A Assunção de Maria é uma preciosa antecipação da nossa ressurreição e baseia-se na ressurreição de Cristo, que transformará o nosso corpo corruptível, fazendo-o semelhante ao seu corpo glorioso20. Por isso São Paulo recorda-nos também na segunda Leitura da Missa21: se a morte veio por um homem (pelo pecado de Adão), também por um homem, Cristo, veio a ressurreição. Por Ele, todos retornarão à vida, mas cada um a seu tempo: como primícias, Cristo; em seguida, quando Ele voltar, todos os que são de Cristo; depois, os últimos, quando Cristo devolver a Deus Pai o seu reino… Essa vinda de Cristo, de que fala o Apóstolo, “não devia por acaso cumprir-se, neste único caso (o da Virgem), de modo excepcional, por dizê-lo assim, «imediatamente», quer dizer, no momento da conclusão da sua vida terrena? […] Esse final da vida que para todos os homens é a morte, a Tradição, no caso de Maria, chama-o com mais propriedade dormição.
“Assumpta est Maria in caelum, gaudent Angeli!
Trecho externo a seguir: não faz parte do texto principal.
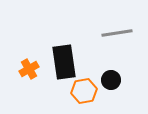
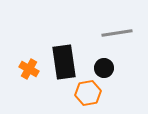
orange cross: rotated 30 degrees counterclockwise
black circle: moved 7 px left, 12 px up
orange hexagon: moved 4 px right, 2 px down
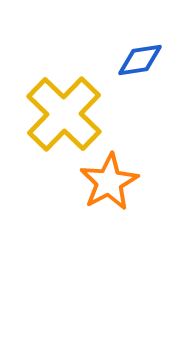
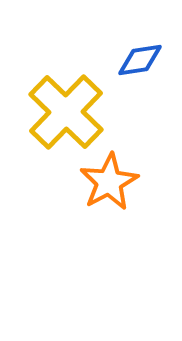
yellow cross: moved 2 px right, 2 px up
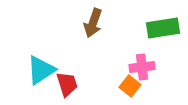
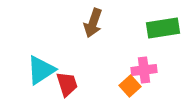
pink cross: moved 2 px right, 3 px down
orange square: rotated 10 degrees clockwise
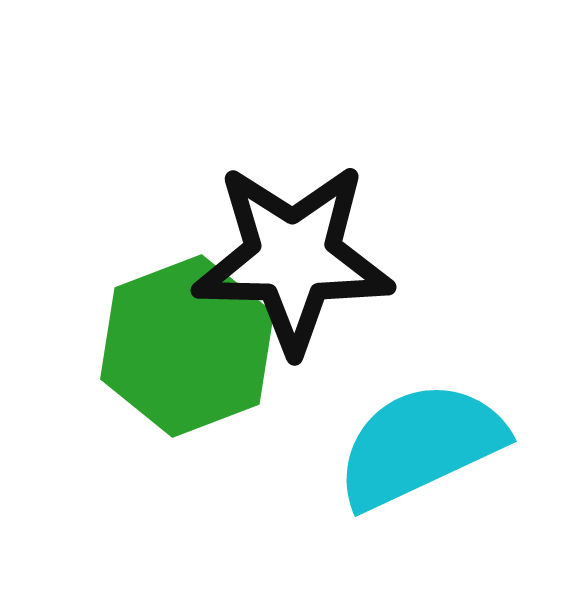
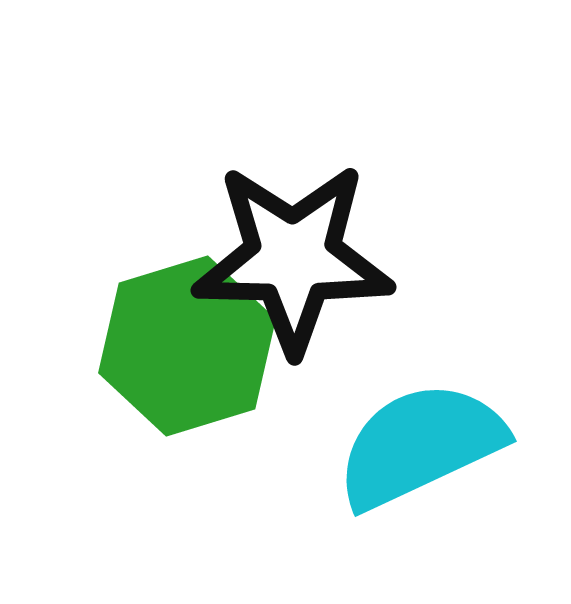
green hexagon: rotated 4 degrees clockwise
Et gaudet Ecclesia! Para nós, a solenidade de hoje é como uma continuação da Páscoa, da Ressurreição e da Ascensão do Senhor. E é, ao mesmo tempo, o sinal e a fonte da esperança da vida eterna e da futura ressurreição”22.
A Solenidade de hoje enche-nos de confiança nas nossas súplicas. “Subiu aos céus a nossa Advogada para, como Mãe do Juiz e Mãe de Misericórdia, tratar dos negócios da nossa salvação”23. Ela alenta continuamente a nossa esperança. “Somos ainda peregrinos, mas a nossa Mãe precedeu-nos e indica-nos já o termo do caminho: repete-nos que é possível lá chegarmos, e que lá chegaremos, se formos fiéis. Porque a Santíssima Virgem não é apenas nosso exemplo: é auxílio dos cristãos. E ante a nossa súplica – Monstra te esse Matrem, mostra que és Mãe –, não sabe nem quer negar-se a cuidar dos seus filhos com solicitude maternal […].
“Cor Mariae Dulcissimum, iter para tutum, Coração Dulcíssimo de Maria, dá força e segurança ao nosso caminho na terra: sê tu mesma o nosso caminho, porque tu conheces as vias e os atalhos certos que, por meio do teu amor, levam ao amor de Jesus Cristo”24.
(1) Gên 3, 15; (2) Apoc 12, 1; Antífona de entrada da Missa de 15 de agosto; (3) Sl 44, 12; Salmo responsorial da Missa do dia 15 de agosto; (4) M. D. Philippe, Mistério de Maria, Rialp, Madrid, 1986, pág. 52; (5) São Germano de Constantinopla, Homilias sobre a Virgem, 1; (6) Pio XII, Const. Munificentissimus Deus, 1-XI-1950; (7) ib.; (8) Josemaría Escrivá, Santo Rosário, Quarto mistério glorioso; (9) cfr. São Tomás, Suma Teológica, supl., q. 84, a. 1, ad 1; (10) Missal Romano, Prefácio na festa da Assunção; (11) R. A. Knox, Sermão na festividade da Assunção de Nossa Senhora, 15-VIII-1954; (12) Conc. Vat. II, Const. Lumen gentium, 68; (13) João Paulo II, Enc. Redemptoris Mater, 25-III-1987, n. 41; (14) cfr. Paulo VI, Discurso, 15-VIII-1963; (15) João Paulo II, op. cit.; (16) Oração de São Bernardo; (17) São Ildefonso de Toledo, Livro sobre a virgindade perpétua de Santa Maria, 12; (18) Josemaría Escrivá, Forja, n. 433; (19) cfr. Lc 11, 27; Antífona da Comunhão da Missa vespertina da Vigília; (20) Fil 3, 21; (21) 1 Cor 15, 20-26; Segunda leitura da Missa do dia 15 de agosto; (22) João Paulo II, Homilia, 15-VIII-1980; (23) São Bernardo, Homilia na Assunção da B. Virgem Maria, 1; (24) Josemaría Escrivá, É Cristo que passa, 2ª ed., Quadrante, São Paulo, 1975, ns. 177-178.